Methods: The Cancer Genome Atlas (TCGA), Genotype-Tissue Expression (GTEx) project, Gene Expression Profiling Interactive Analysis (GEPIA), and Gene Expression Omnibus (GEO) database were used to analyze the expression of INSC in COAD. The INSC protein expression level was analyzed by immunohistochemistry staining and the Human Protein Atlas (HPA) database. The diagnostic and prognostic values of INSC in COAD patients were analyzed using receiver operating characteristic (ROC) and Kaplan–Meier (KM) survival curves. In order to understand whether INSC is an independent prognostic factor, we used univariable and multivariate Cox analyses to analyze INSC expression and several clinical characteristics with survival. We use STRING analysis to find INSC-related proteins and related biological events analyzed by Gene Ontology (GO) annotation and Kyoto Encyclopedia of Genes and Genomes (KEGG) analysis. At last, GEPIA and the Tumor Immune Estimation Resource (TIMER) were employed to explore the relationship between INSC and immune infiltrates and its marker gene set.

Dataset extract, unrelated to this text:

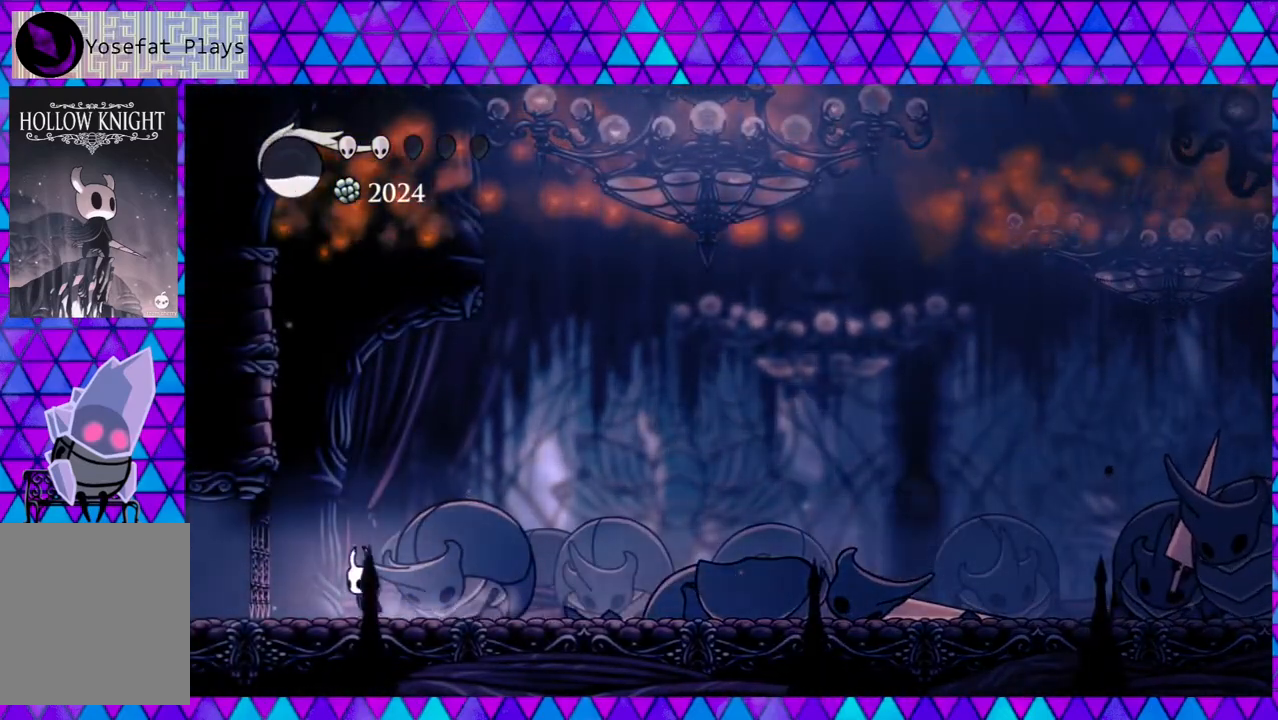
{"buttons": [], "left_stick": "center", "right_stick": "center", "events": [[183, "DPAD_LEFT", "up"]]}
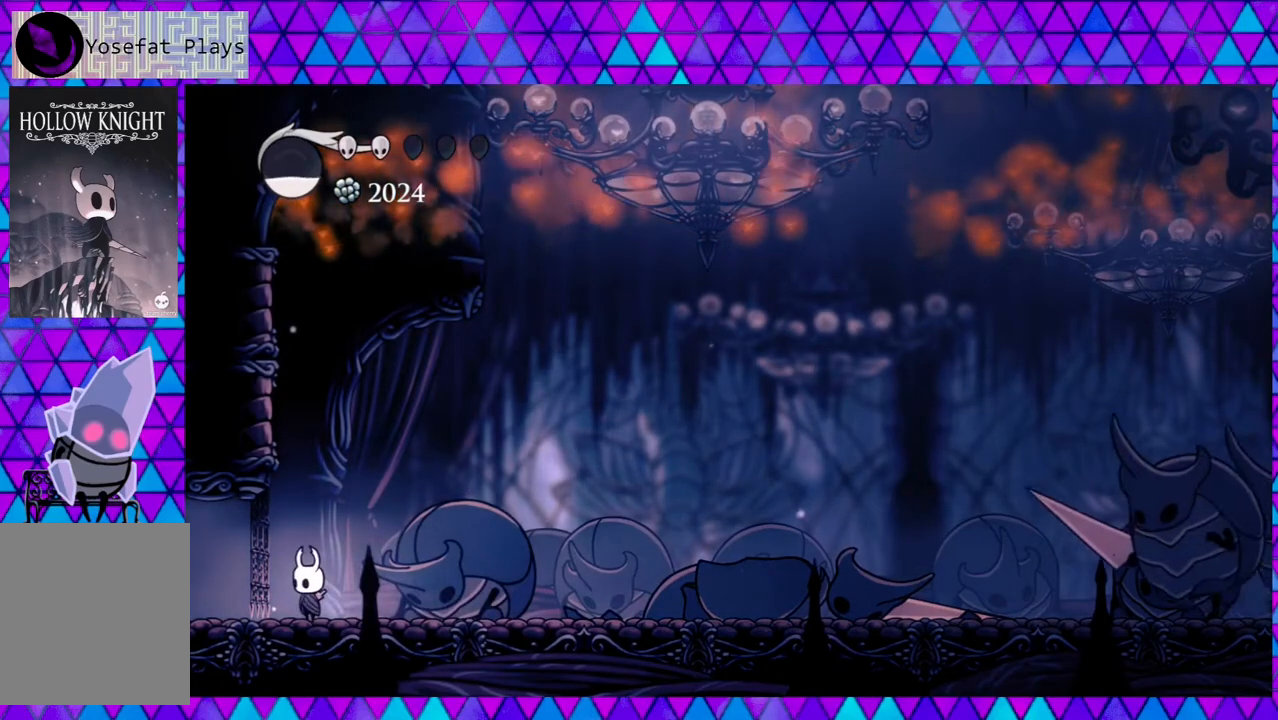
{"buttons": [], "left_stick": "center", "right_stick": "center", "events": []}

Results: INSC was lower expressed in COAD tissues than in normal colon tissues, which was correlated with tumor stage. Patients with lower expression of INSC had shorter overall survival (OS). Moreover, univariable Cox analysis demonstrated that high expression of INSC was an independent prognostic factor for COAD. ROC analysis showed INSC was an accurate marker for identifying tumors from normal colon tissue, and the AUC of the curve was 0.923. Significant GO term analysis by GSEA showed that genes correlated with INSC were found to be enriched in several immune-related pathways. Specifically, INSC expression showed significant negative correlations with infiltration levels of B cells, CD4+ T cells, macrophages, DCs, and their marker sets in COAD.
Conclusion: INSC was provided with prognostic value in COAD and related to immune invasion.